Now, if you know that there are something like 15,000 cowpeas in IITA’s collection, and multiply that by $72, you can very quickly see that you don’t get $386,000, and you might just start to feel justified in losing confidence in the whole exercise.
So what’s going on? Well, what’s going on, when you look into the numbers, ((Which you can do here, a document you can download from the Crop Genebank Knowledge Base.)) is that the “per accession cost” of $72 was calculated by adding up the individual per accession costs incurred for a set of about a dozen different genebank activities (from acquisition to information management to distribution), and the numbers of accessions involved in each of these was quite different, ranging from 0 for acquisition to 15,000 for long-term storage.

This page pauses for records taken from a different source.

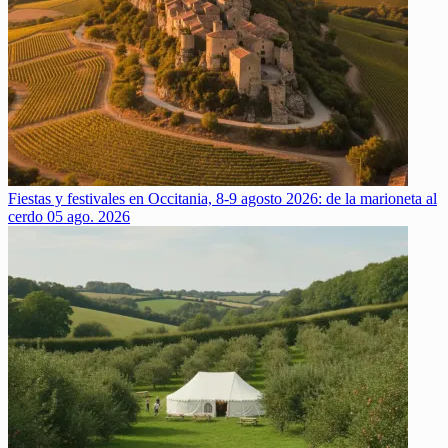
Fiestas y festivales en Occitania, 8-9 agosto 2026: de la marioneta al
cerdo
05 ago. 2026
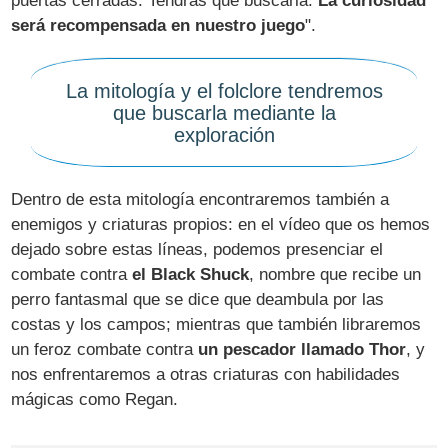
puertas cerradas. Tendrás que buscarla.
La curiosidad
será recompensada en nuestro juego
".
La mitología y el folclore tendremos
que buscarla mediante la
exploración
Dentro de esta mitología encontraremos también a
enemigos y criaturas propios: en el vídeo que os hemos
dejado sobre estas líneas, podemos presenciar el
combate contra
el Black Shuck
, nombre que recibe un
perro fantasmal que se dice que deambula por las
costas y los campos; mientras que también libraremos
un feroz combate contra
un pescador llamado Thor
, y
nos enfrentaremos a otras criaturas con habilidades
mágicas como Regan.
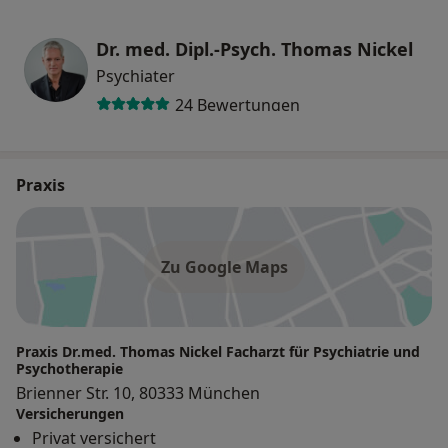
Dr. med. Dipl.-Psych. Thomas Nickel
Psychiater
24 Bewertungen
Praxis
Zu Google Maps
Praxis Dr.med. Thomas Nickel Facharzt für Psychiatrie und
Psychotherapie
Brienner Str. 10, 80333 München
Versicherungen
Privat versichert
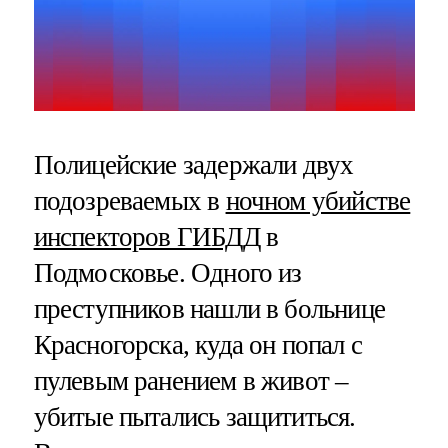
Полицейские задержали двух
подозреваемых в
ночном убийстве
инспекторов ГИБДД
в
Подмосковье. Одного из
преступников нашли в больнице
Красногорска, куда он попал с
пулевым ранением в живот –
убитые пытались защититься.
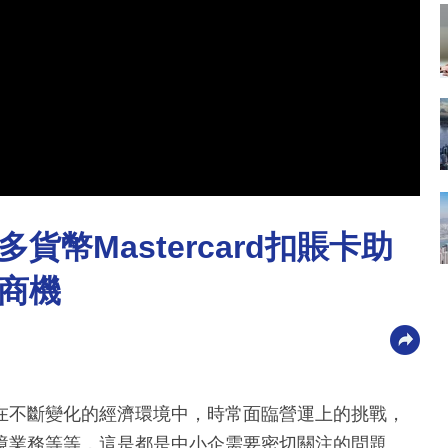
幣Mastercard扣賬卡助
商機
在不斷變化的經濟環境中，時常面臨營運上的挑戰，
境業務等等，這是都是中小企需要密切關注的問題。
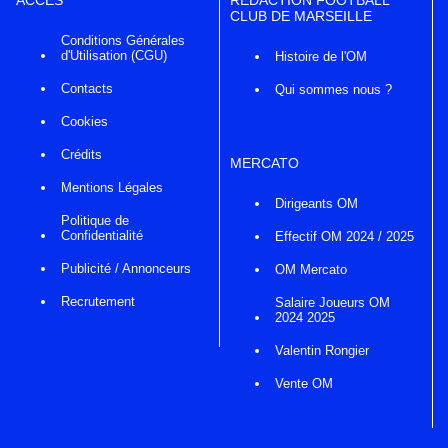
CLUB DE MARSEILLE
Conditions Générales
d'Utilisation (CGU)
Histoire de l'OM
Contacts
Qui sommes nous ?
Cookies
Crédits
MERCATO
Mentions Légales
Dirigeants OM
Politique de
Confidentialité
Effectif OM 2024 / 2025
Publicité / Annonceurs
OM Mercato
Recrutement
Salaire Joueurs OM
2024 2025
Valentin Rongier
Vente OM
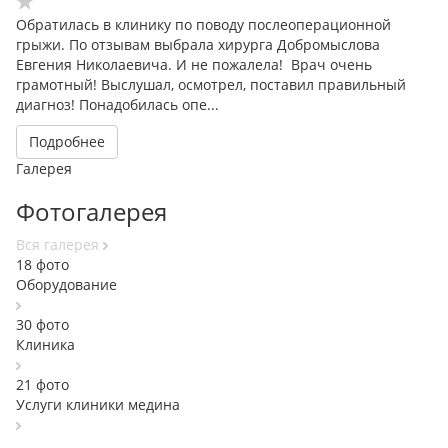
Обратилась в клинику по поводу послеоперационной
грыжи. По отзывам выбрала хирурга Добромыслова
Евгения Николаевича. И не пожалела! Врач очень
грамотный! Выслушал, осмотрел, поставил правильный
диагноз! Понадобилась опе...
Подробнее
Галерея
Фотогалерея
Вcя галерея
18 фото
Оборудование
30 фото
Клиника
21 фото
Услуги клиники медина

So, for example, 475 accessions were distributed at a per accession cost of $22; 2,360 germination tested at $6 a pop etc. Add up all of these per accession costs, as incurred in 2008, and you get $72, for a total of about $386,000.
So, I’m not sure if that $72 really has much of a meaning, but at least now you know how it was calculated. Which maybe the writer of the original piece should have explained.